What is required
Reproduce all of the entries below line for line, omitting the pictures.

/---

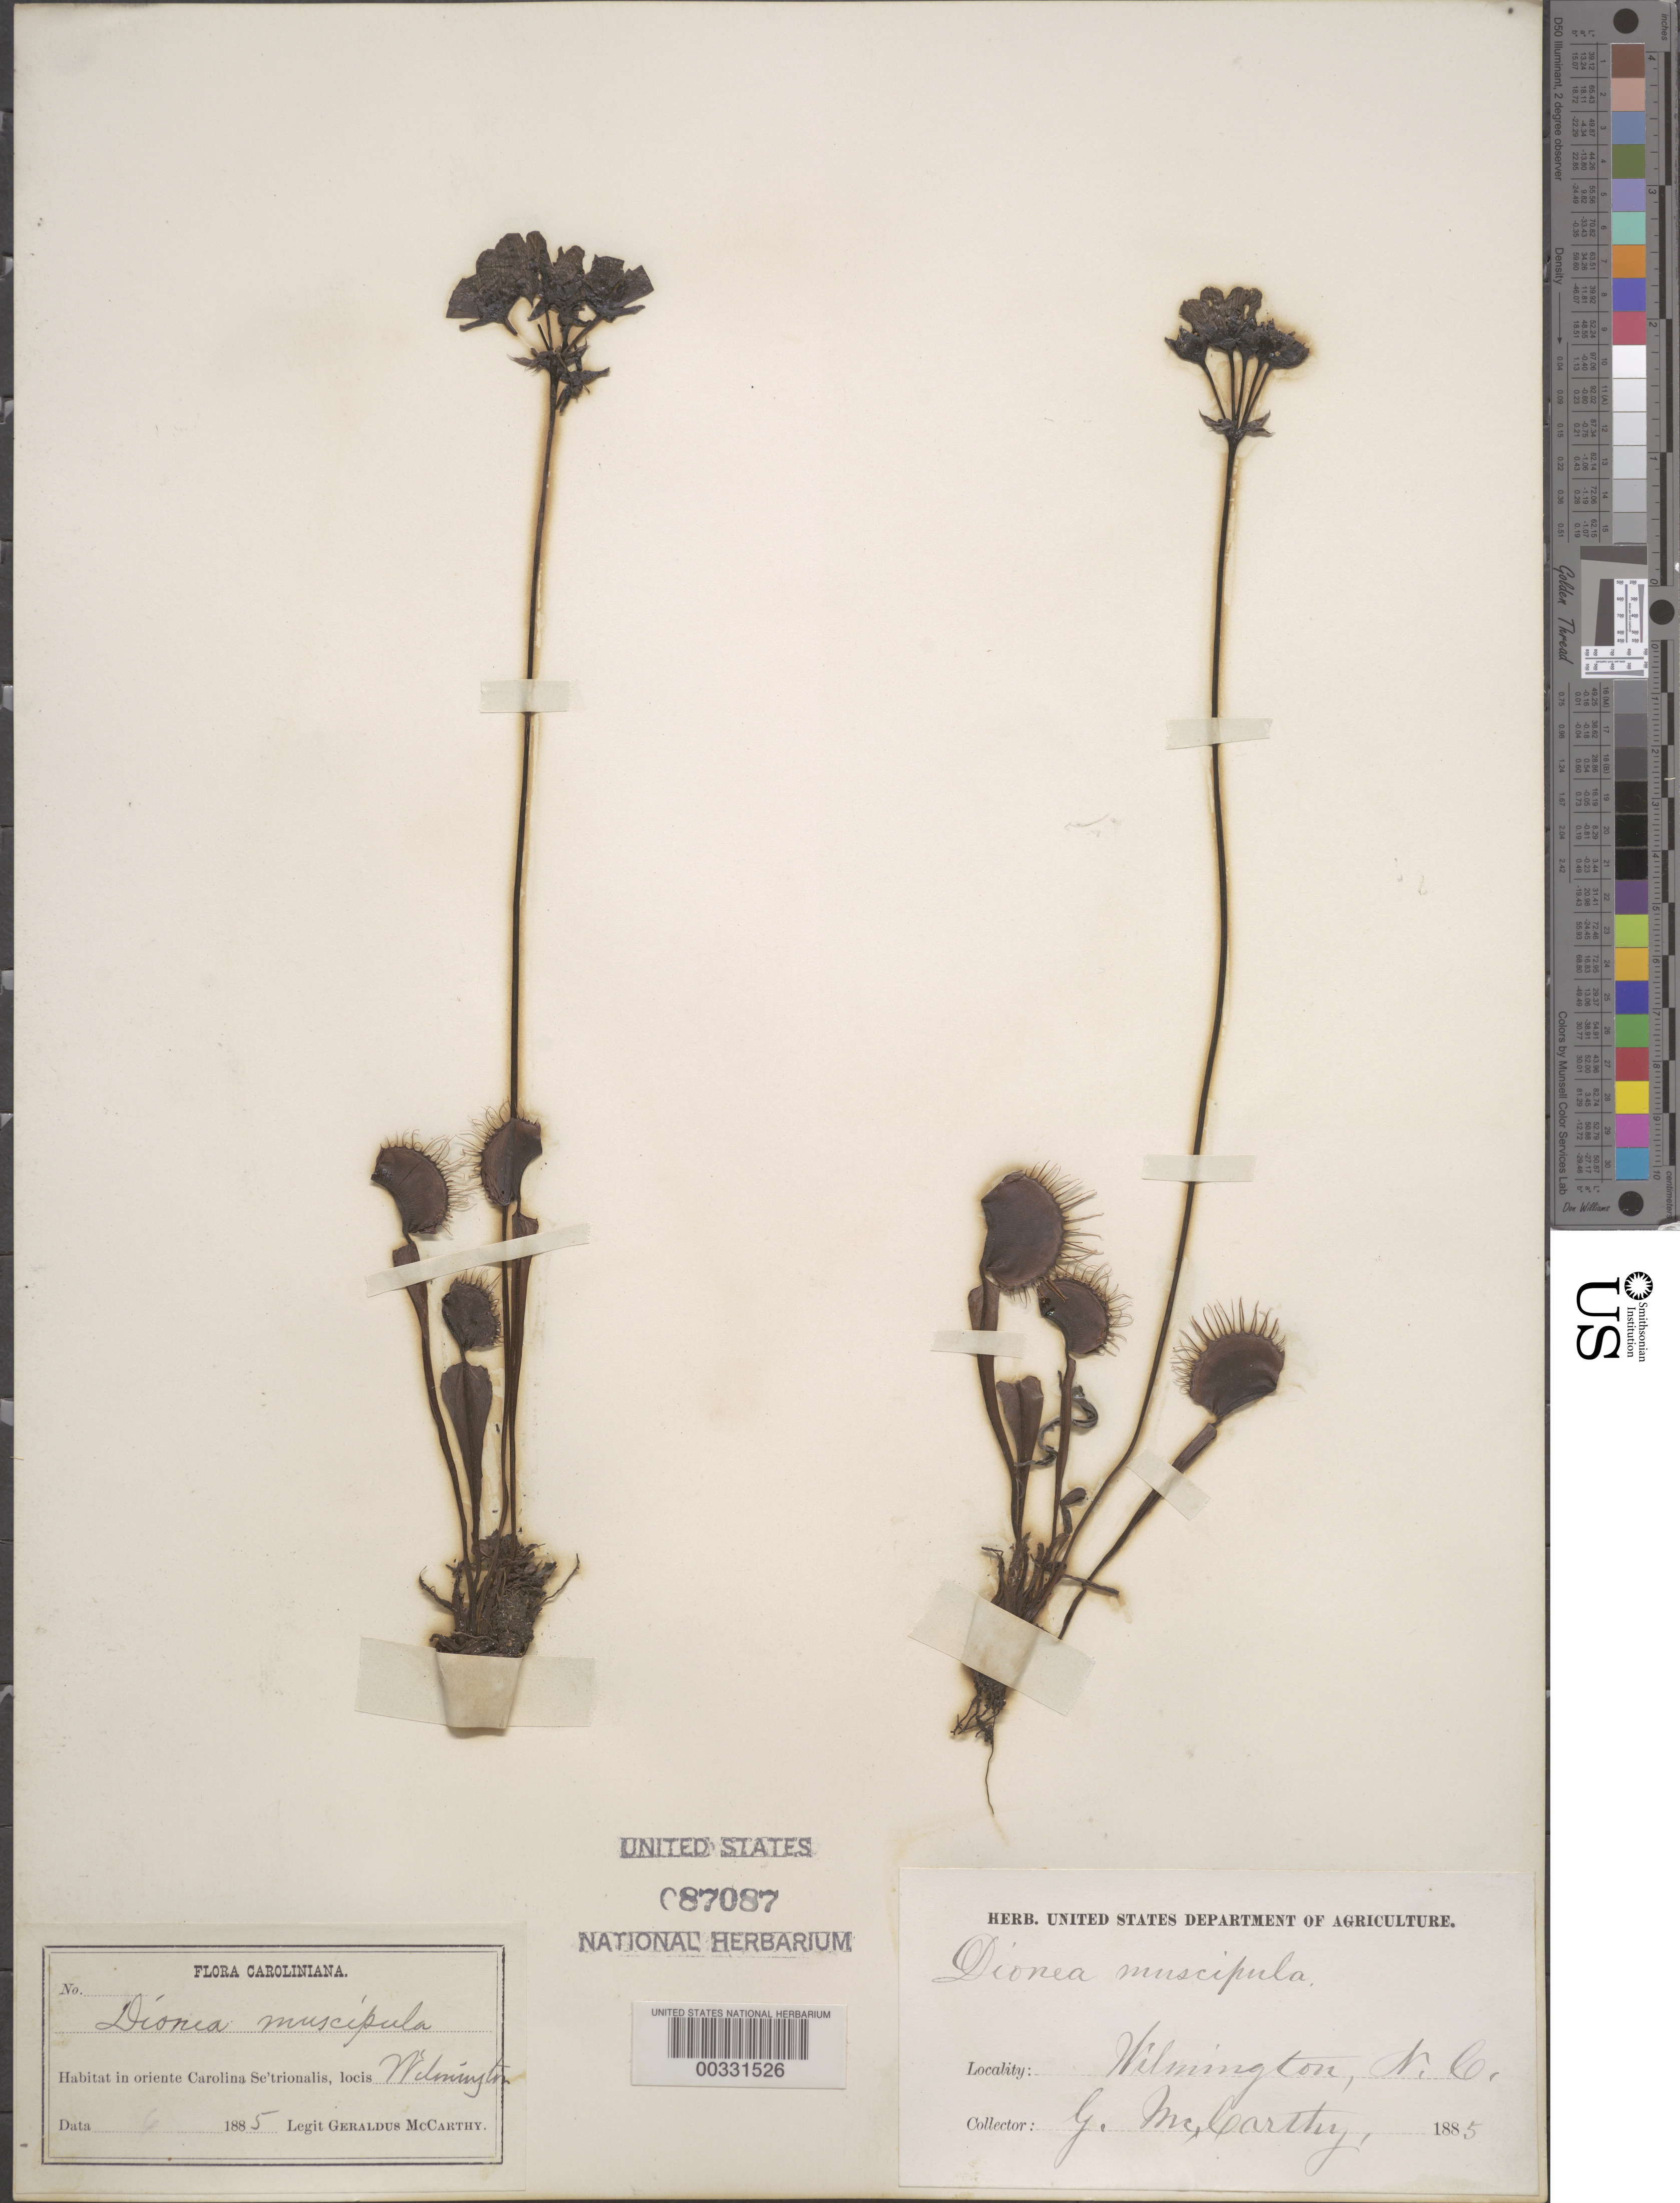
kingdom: Plantae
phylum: Tracheophyta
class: Magnoliopsida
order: Caryophyllales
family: Droseraceae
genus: Dionaea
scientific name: Dionaea muscipula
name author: J. Ellis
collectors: G. McCarthy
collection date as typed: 1885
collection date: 1885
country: United States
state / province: North Carolina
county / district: New Hanover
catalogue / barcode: US 87087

\---

Problem solution
kingdom: Plantae
phylum: Tracheophyta
class: Magnoliopsida
order: Caryophyllales
family: Droseraceae
genus: Dionaea
scientific name: Dionaea muscipula
name author: J. Ellis
collectors: G. McCarthy
collection date as typed: 1885
collection date: 1885
country: United States
state / province: North Carolina
county / district: New Hanover
catalogue / barcode: US 87087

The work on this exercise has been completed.